JOHANNESBURG - German family-owned investment holding firm Aton, which has made a hostile takeover bid for listed Murray & Roberts (M&R), claims it has received further interest from shareholders to its offer. However, Aton did not provide any details of further commitments by major shareholders in M&R to support the offer.

Aton, in a statement issued on Friday, referred only to the beneficial interest of 39.8percent it held in the group on April 17 and to making “good progress” following the opening of its offer.

M&R last month urged its shareholders who had submitted the required instruction accepting the R15 a share takeover offer from Aton to consider retracting the instruction.

In its official response to the conditional offer by Aton that was posted to shareholders last month, M&R’s independent board was critical of Aton’s offer in terms of its price, structure, strategic rationale and future prospects for M&R.

Ed Jardim, the group investor and media executive at M&R, said on Friday Aton’s statement mentioned good progress following the opening of the offer and having received further interest, but did not disclose if shareholders had actually tendered their shares.

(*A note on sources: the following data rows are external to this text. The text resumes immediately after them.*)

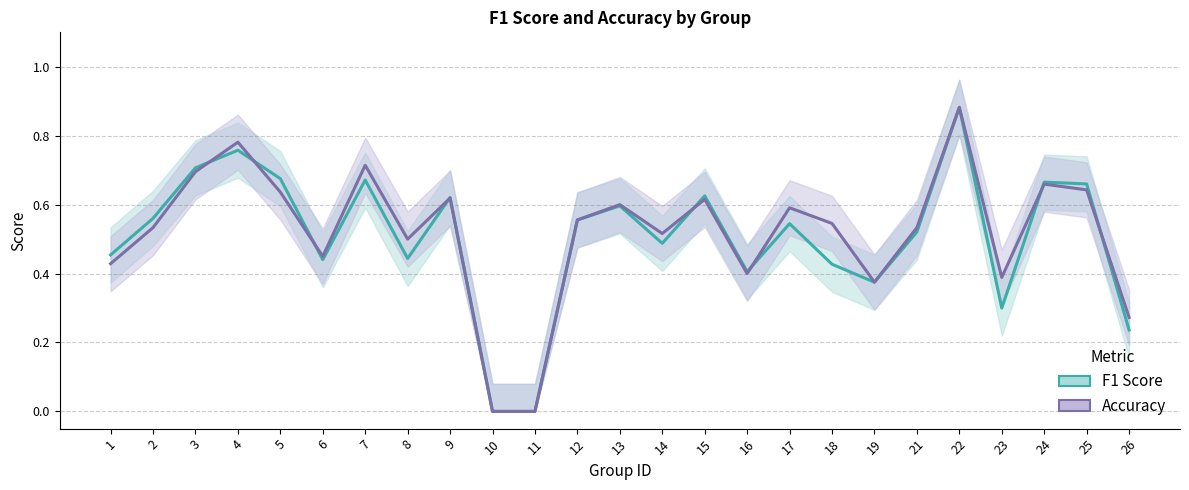

Rank the series at 14 from highest to lowest value.

accuracy, f1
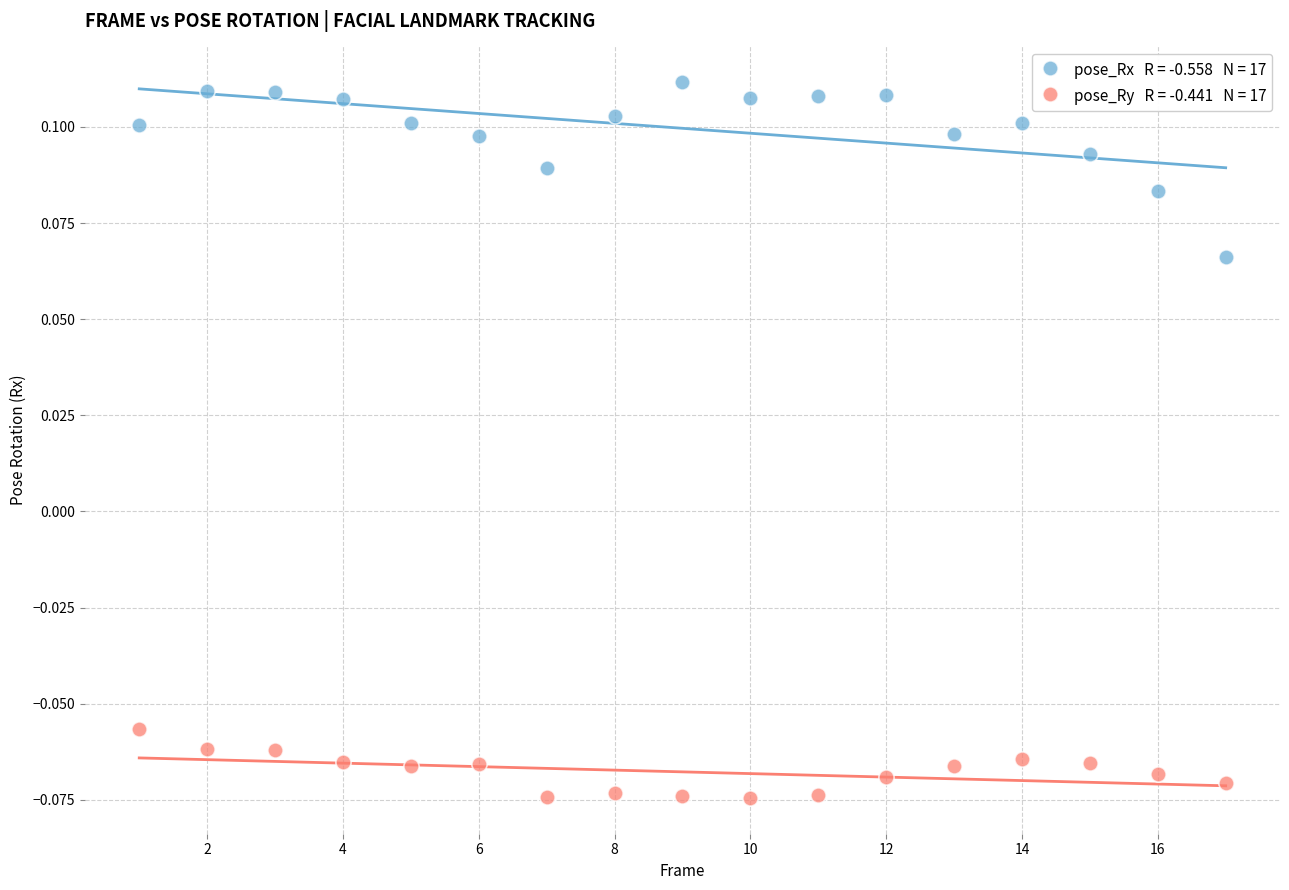

Across all data points, what is the range of X values (max minus min)?

16.0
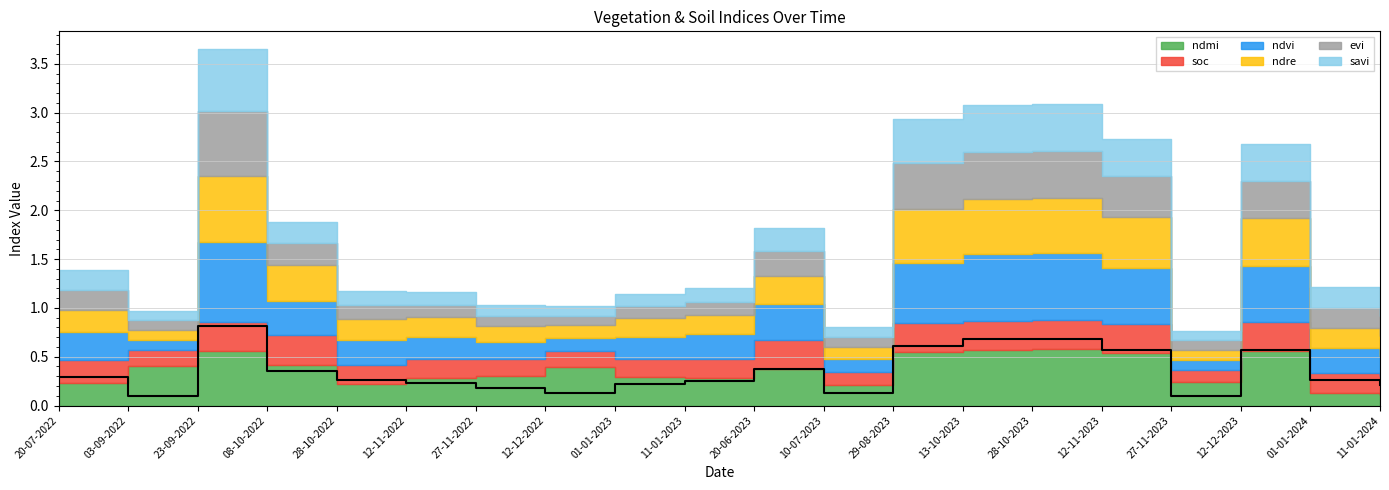

In ndmi, how many points are higher than both neighbors (excluding endpoints)?

5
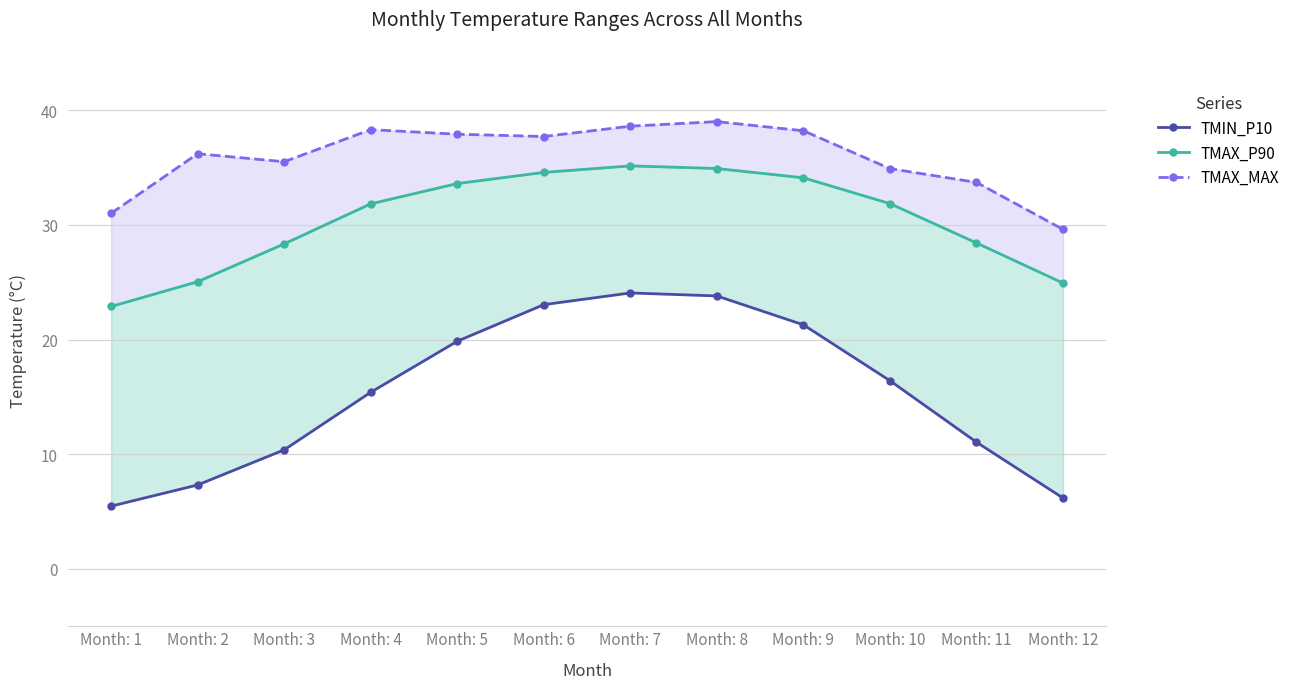

True or false: TMAX_P90 and TMIN_P10 intersect in this chart.

False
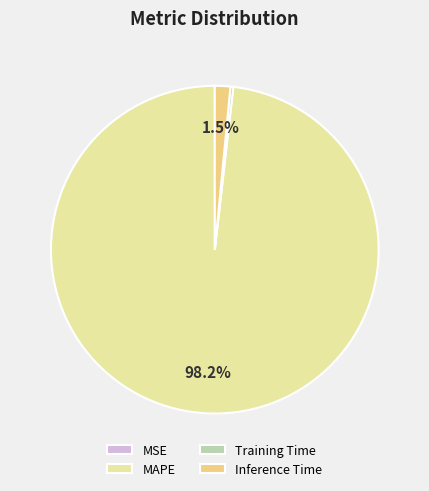

What is the largest slice in the pie chart?

MAPE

“Aton will make the results of the offer public when the offer closes and only at that stage will we know if they have achieved their objective,” he said.

Aton’s offer would lapse if it was not declared unconditional in terms of acceptances received by June 14.

The company owned a 33percent stake in M&R in March this year when it announced its intention to make an offer for M&R.

It advised M&R at the time that it had obtained an irrevocable undertaking from asset manager Allan Gray on behalf of its clients, representing about 10.9percent of M&R’s ordinary share capital, to accept the Aton offer.

However, the Public Investment Corporation (PIC), the second largest shareholder in M&R with a shareholding of 20.157percent, and financial services conglomerate Old Mutual, which has an about 5percent shareholding, have both indicated they would be rejecting Aton’s offer.

The PIC said Aton’s R15 a share offer undervalued M&R, whose independent board has publicly stated that it viewed a fair value price range for control of the group as R20 to R22 an M&R share. Aton said on Friday its next step was to file its merger notification with the Competition Commission by no later than May 24.

It said M&R would also file its separate merger notification in terms of the commission’s rules. “Despite numerous engagements, the M&R board made its intentions clear to Aton that it would not co-operate, following which Aton made an application to the commission to file separately."

Jardim stressed on Friday that M&R could not yet be sure that Aton would achieve its stated intention of acquiring 50percent plus one share in M&R.

M&R shares closed 0.26percent lower on the JSE on Friday at R15.47.